RE: schema help

Jimson K. James Thu, 25 Aug 2011 20:34:55 -0700

Hi Ian,

Can you just get me some reference to the key sorted architecture in
hbase?
Seems there is not much documentation out there.

-----Original Message-----
From: Ian Varley [mailto:[email protected]] 
Sent: Thursday, August 25, 2011 8:33 PM
To: [email protected]
Subject: Re: schema help

The rows don't need to be inserted in order; they're maintained in
key-sorted order on the disk based on the architecture of HBase, which
stores data sorted in memory and periodically flushes to immutable files
in HDFS (which are later compacted to make read access more efficient).
HBase keeps track of which physical files might contain a given key
range, and only reads the ones it needs to.

To do a query through the java API, you could create a scanner with a
startrow that is the concatenation of your value for fieldA and the
start time, and an endrow that has the current time.

http://hbase.apache.org/apidocs/org/apache/hadoop/hbase/client/Scan.html

Ian

On Aug 25, 2011, at 9:53 AM, Rita wrote:

Thanks for your reponse.

30 million rows is the best case :-)

Couple of questions about doing, [fieldA][time] as my key:
  Would I have to insert in order?
  If no, how would hbase know to stop scanning the entire table?
  How would a query actually look like, if my key was [fieldA time]?

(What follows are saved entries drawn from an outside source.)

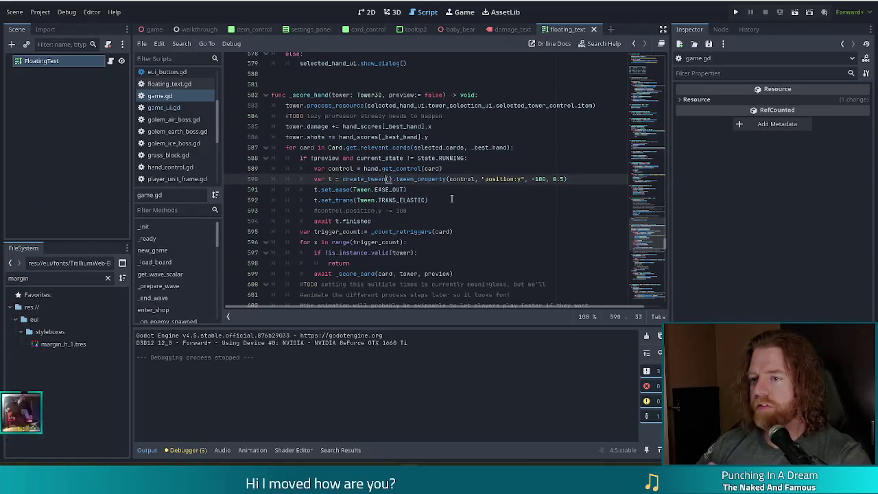
Step: Read the tween_property documentation, then jump to the _score_card definition
scroll(481, 186, "down", 1)
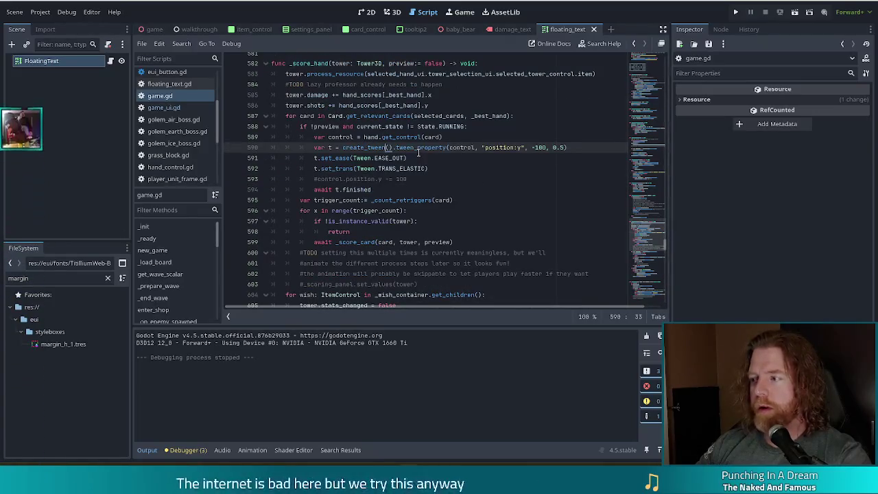
mouse_move(417, 153)
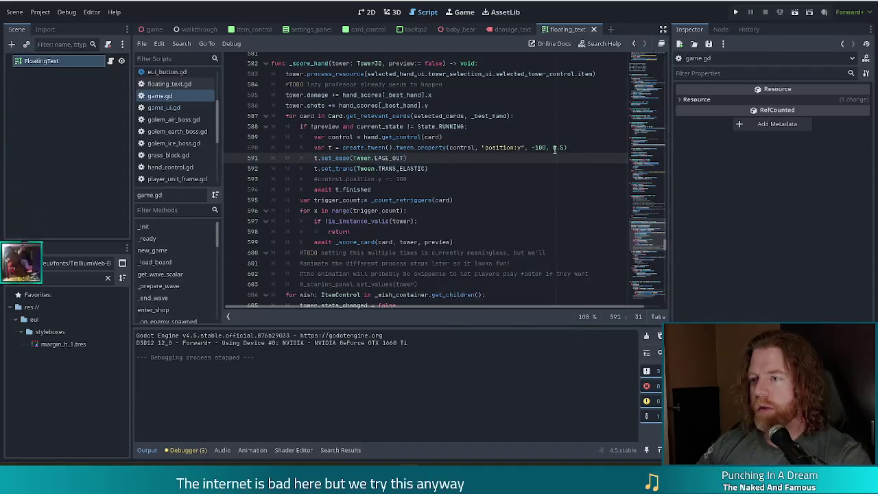
left_click(575, 147)
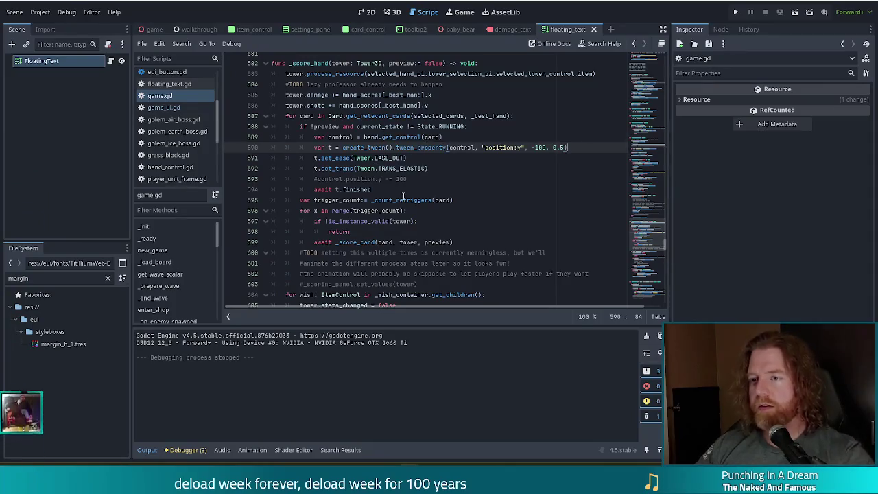
left_click(364, 243, "ctrl")
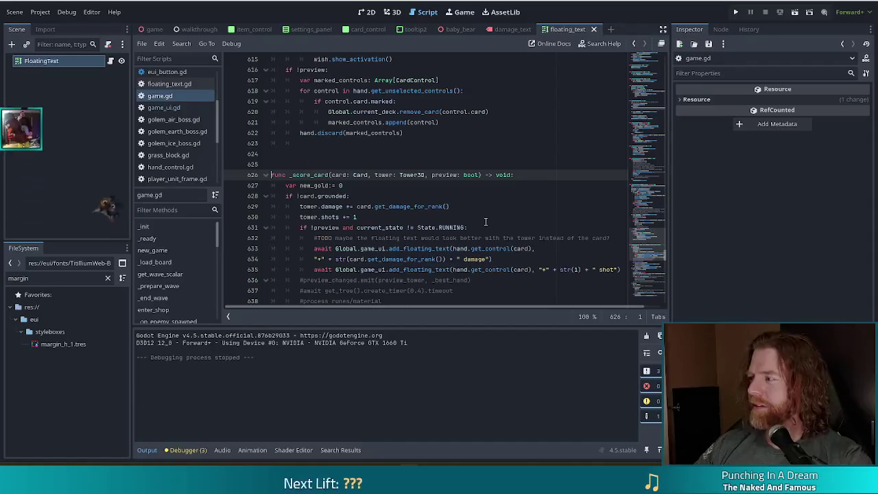
Step: Place the caret inside get_damage_for_rank on line 629 of game.gd
left_click(423, 206)
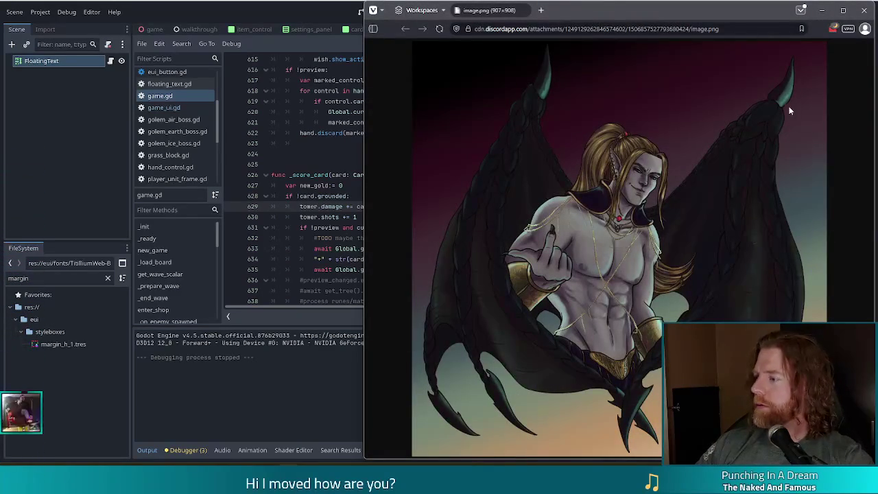
Step: Move the image.png browser window to the screen centre and close it
left_click_drag(680, 15, 503, 22)
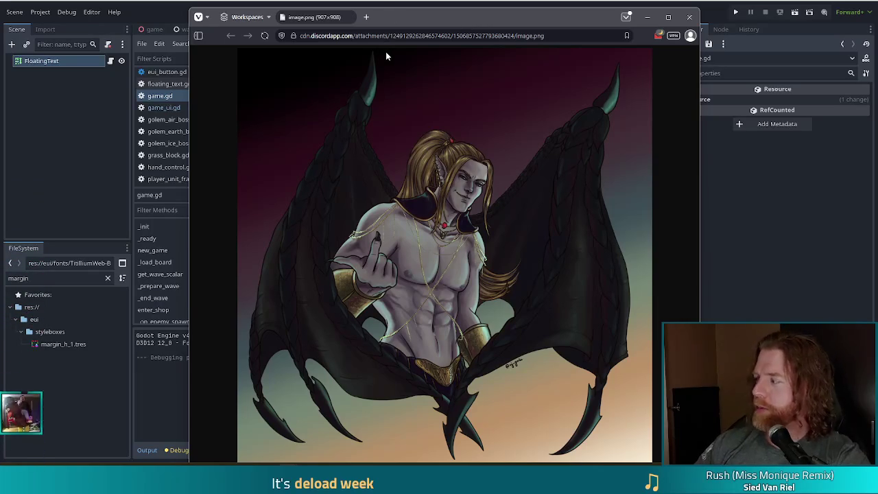
left_click(690, 17)
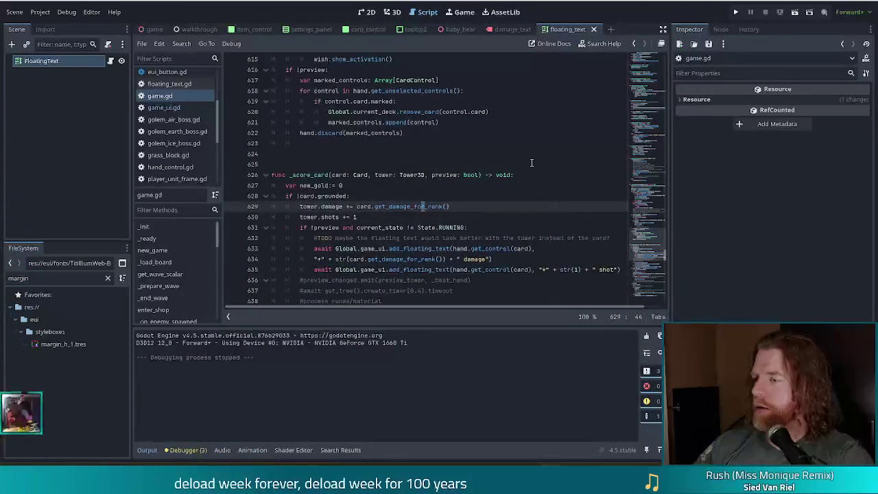
left_click(486, 228)
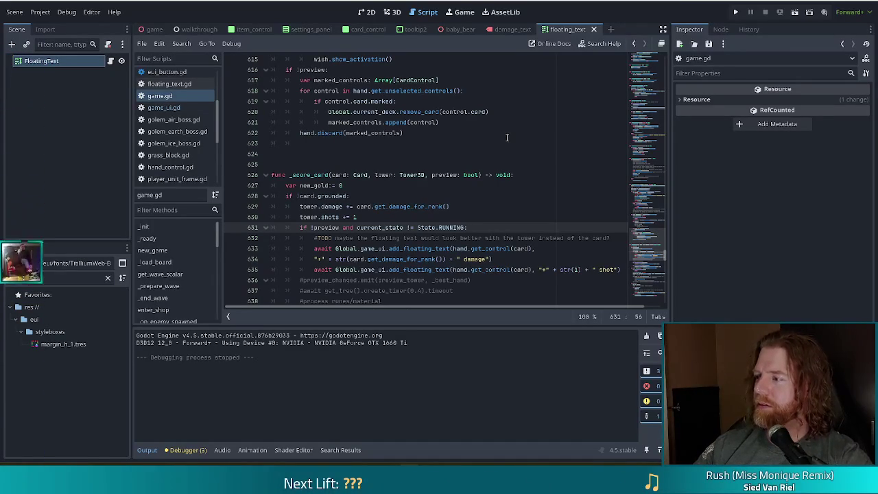
left_click(534, 175)
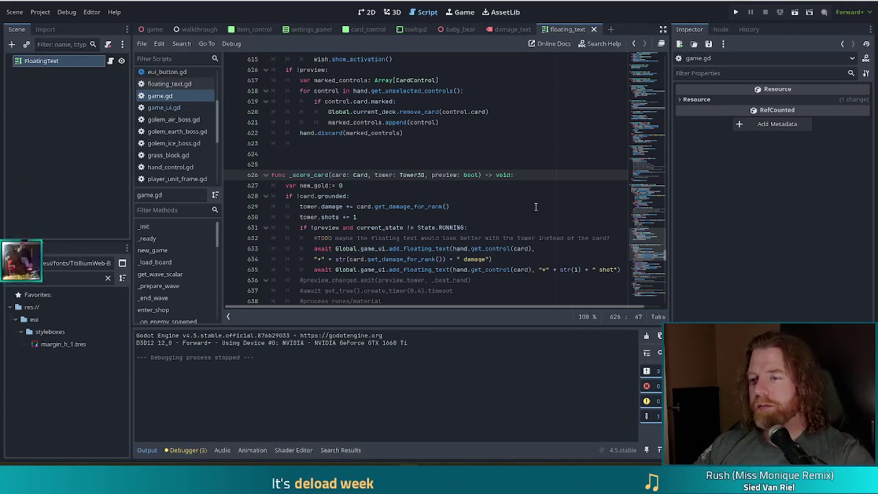
scroll(530, 207, "down", 2)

As a matter of fact, I can do 100% of my queries. I will leave the 5%
out of my project/schema.

On Thu, Aug 25, 2011 at 10:13 AM, Ian Varley
<[email protected]<mailto:[email protected]>> wrote:
Rita,

There's no need to create separate tables here--the table is really just
a "namespace" for keys. A better option would probably be having one
table with "[fieldA][time]" (the two fields concatenated) as your row
key. Then, you can seek directly to the start of your records in
constant time, and then scan forward until you get to the end of the
data (linear time in the size of data you expect to get back).

The downside of this is that for the 5% of your queries that aren't in
this form, you may have to do a full table scan. (Alternately, you could
also maintain secondary indexes that help you get the data back with
less than a full table scan; that would depend on the nature of the
queries).

In general, a good rule of thumb when designing a schema in HBase is,
think first about how you'd ideally like to access the data. Then
structure the data to match that access pattern. (This is obviously not
ideal if you have lots of different access patterns, but then, that's
what relational databases are for. Most commercial relational DBs
wouldn't blink at doing analytical queries against 30 million rows.)

Ian

On Aug 25, 2011, at 9:03 AM, Rita wrote:

Hello,

I am trying to solve a time related problem. I can certainly use
opentsdb
for this but was wondering if anyone had a clever way to create this
type of
schema.

I have an inventory table,

time (unix epoch), fieldA, fieldB, data

There are about 30 million of these entries.

95% of my queries will look like this:
show me where fieldA=zCORE from range [1314180693 to now]

for fieldA, there is a possibility of 4000 unique items.
for fieldB, there is a possibility of 2 unique items (bool).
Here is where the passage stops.